▶ _Problem to work on_: Go through the data below and gather each line containing "الروسية".

[Given records Boundary: Start]

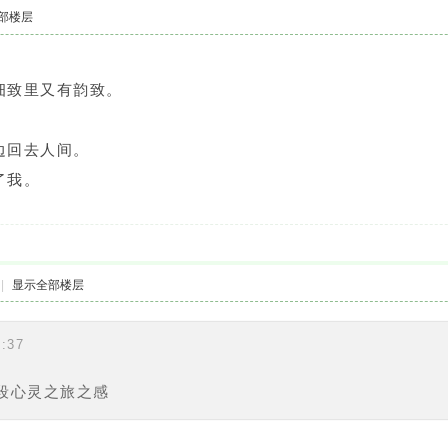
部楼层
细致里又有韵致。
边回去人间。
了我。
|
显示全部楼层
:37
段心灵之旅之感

[Given records Boundary: End]
[Given records Boundary: Start]

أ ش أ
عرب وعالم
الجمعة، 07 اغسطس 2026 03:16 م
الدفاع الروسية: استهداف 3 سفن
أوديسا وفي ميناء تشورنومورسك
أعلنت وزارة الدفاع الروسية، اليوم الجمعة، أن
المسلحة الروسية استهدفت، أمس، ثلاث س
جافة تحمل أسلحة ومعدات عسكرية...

[Given records Boundary: End]
[Given records Boundary: Start]

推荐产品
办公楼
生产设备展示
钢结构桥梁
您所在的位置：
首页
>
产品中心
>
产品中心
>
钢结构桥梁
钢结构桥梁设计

[Given records Boundary: End]

▶ _Response below_:
الدفاع الروسية: استهداف 3 سفن
أعلنت وزارة الدفاع الروسية، اليوم الجمعة، أن
المسلحة الروسية استهدفت، أمس، ثلاث س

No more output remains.